The Pulitzer Prize That Changed the Conversation

When "Less" won the Pulitzer Prize for Fiction in 2018, it marked a significant moment for gay romance books and LGBTQ+ literature in mainstream recognition. Here was a funny, unabashedly queer novel about a middle-aged gay man being celebrated as one of the year's best works of American fiction.

Open book with passport and travel stamps celebrating Pulitzer Prize-winning gay literature

The award brought "Less" to readers who might not typically pick up MM romance or gay fiction, introducing them to the richness of queer storytelling. It proved that LGBTQ+ books could be both critically acclaimed and wildly entertaining, that they could make you laugh until you cry and then cry for entirely different reasons.

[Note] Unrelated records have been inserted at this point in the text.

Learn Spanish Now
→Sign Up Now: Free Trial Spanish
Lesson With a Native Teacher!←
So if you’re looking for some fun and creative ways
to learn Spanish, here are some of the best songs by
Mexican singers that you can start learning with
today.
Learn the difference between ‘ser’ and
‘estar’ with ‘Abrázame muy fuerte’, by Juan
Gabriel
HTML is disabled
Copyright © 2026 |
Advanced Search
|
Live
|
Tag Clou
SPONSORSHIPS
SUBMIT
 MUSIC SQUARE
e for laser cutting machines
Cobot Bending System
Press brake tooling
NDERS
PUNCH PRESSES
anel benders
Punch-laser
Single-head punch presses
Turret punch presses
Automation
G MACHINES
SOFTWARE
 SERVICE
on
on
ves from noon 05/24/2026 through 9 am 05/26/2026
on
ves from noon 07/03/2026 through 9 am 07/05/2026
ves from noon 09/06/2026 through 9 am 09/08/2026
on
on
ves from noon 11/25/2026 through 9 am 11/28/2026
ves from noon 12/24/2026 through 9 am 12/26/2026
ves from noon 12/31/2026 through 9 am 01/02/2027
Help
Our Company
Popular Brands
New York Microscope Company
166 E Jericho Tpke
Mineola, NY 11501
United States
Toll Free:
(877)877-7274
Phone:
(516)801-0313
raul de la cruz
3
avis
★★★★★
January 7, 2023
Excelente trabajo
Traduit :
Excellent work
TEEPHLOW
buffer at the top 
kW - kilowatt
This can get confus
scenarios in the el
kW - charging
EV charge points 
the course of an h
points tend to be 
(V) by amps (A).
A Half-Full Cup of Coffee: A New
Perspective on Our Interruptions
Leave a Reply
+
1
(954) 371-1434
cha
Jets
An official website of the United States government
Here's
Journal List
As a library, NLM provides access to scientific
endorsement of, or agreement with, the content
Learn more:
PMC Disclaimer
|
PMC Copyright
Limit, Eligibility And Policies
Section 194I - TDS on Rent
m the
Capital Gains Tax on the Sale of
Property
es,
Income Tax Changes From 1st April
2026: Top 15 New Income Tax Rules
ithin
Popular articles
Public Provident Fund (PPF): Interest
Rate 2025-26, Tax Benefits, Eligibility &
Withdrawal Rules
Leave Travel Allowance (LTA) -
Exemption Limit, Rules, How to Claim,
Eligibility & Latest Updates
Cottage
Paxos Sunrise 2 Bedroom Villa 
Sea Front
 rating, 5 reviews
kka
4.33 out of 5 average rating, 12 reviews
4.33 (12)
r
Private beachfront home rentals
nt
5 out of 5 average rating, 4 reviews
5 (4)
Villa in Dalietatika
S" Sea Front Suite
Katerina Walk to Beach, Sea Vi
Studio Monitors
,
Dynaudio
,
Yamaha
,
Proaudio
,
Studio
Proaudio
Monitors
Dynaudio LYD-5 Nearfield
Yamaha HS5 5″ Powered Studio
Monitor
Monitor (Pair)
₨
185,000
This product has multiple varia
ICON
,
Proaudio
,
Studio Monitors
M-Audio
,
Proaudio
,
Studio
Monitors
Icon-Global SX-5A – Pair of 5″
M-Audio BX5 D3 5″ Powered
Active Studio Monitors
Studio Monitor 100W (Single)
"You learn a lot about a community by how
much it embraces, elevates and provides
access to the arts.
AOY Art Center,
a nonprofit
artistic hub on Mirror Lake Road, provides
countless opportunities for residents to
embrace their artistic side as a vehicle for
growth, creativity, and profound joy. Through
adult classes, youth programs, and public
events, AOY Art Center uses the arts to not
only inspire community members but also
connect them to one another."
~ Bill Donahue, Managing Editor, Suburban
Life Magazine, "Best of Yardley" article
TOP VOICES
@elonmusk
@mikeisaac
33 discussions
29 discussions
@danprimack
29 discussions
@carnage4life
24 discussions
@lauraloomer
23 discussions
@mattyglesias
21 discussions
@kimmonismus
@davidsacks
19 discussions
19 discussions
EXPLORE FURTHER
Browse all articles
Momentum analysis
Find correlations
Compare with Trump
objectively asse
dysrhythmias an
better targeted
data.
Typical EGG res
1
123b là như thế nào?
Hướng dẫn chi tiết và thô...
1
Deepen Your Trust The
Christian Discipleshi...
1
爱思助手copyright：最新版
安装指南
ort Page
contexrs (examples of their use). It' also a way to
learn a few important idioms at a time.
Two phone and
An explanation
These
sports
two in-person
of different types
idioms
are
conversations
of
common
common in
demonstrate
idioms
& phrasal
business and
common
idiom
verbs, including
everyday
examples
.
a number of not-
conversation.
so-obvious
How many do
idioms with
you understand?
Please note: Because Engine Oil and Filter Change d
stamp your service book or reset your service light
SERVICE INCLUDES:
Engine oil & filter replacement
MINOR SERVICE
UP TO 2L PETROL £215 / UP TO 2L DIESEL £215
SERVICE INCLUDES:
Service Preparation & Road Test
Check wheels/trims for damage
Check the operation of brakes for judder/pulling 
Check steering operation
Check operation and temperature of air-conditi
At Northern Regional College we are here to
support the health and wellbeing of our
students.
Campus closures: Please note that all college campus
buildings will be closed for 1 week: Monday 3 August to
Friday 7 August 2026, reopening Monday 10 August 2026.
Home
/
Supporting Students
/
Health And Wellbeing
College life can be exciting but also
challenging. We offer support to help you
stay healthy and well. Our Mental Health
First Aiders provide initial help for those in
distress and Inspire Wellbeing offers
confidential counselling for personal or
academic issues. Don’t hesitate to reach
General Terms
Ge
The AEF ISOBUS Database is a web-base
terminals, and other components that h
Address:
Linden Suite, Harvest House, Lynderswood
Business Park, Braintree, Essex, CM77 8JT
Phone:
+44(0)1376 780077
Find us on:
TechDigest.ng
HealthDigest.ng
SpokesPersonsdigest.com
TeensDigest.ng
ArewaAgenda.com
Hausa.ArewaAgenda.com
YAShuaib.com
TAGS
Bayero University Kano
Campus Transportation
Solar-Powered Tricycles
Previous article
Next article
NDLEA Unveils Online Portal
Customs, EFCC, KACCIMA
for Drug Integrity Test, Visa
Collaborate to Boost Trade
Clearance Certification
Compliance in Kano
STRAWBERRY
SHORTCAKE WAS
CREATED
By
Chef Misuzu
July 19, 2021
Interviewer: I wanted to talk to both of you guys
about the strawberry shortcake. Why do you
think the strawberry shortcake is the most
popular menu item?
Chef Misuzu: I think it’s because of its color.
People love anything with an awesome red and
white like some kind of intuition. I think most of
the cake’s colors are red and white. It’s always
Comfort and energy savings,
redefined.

Critics praised Greer's prose, which manages to be both elegant and accessible. His sentences sparkle with wit, but never at the expense of emotional truth. It's the kind of writing that makes you want to underline passages and text them to friends: or better yet, gift them a copy from Read with Pride.

A Love Letter to Life's Beautiful Failures

What ultimately makes "Less" essential reading is its generosity. It's generous to its protagonist, allowing him dignity even in his most embarrassing moments. It's generous to readers, trusting us to find depth in comedy. And it's generous to the idea that life at fifty can still be full of possibility.

Arthur Less learns that running away sometimes means running toward something new. That the things we fear: aging, irrelevance, being "less" than we hoped: might not be endings but invitations to reimagine our lives. That love, whether with others or ourselves, isn't about being perfect but about being brave enough to keep showing up.

For anyone who's ever felt like they're failing at adulthood (so, everyone), "Less" offers a comforting reminder: we're all just figuring it out as we go along. Some of us are just doing it with more frequent flyer miles.

Read Less, Feel More

Andrew Sean Greer's "Less" deserves its place among the best MM romance and gay literary fiction of the modern era. It's a book that will make you laugh on the subway, cry in your reading chair, and text your friends demanding they read it immediately.

Whether you're discovering LGBTQ+ fiction for the first time or you're a longtime reader of queer literature, "Less" offers something special: a story that's hilariously funny and achingly tender, globally ambitious and intimately personal. It's proof that the best journeys: in life and in literature: are the ones that bring us home to ourselves.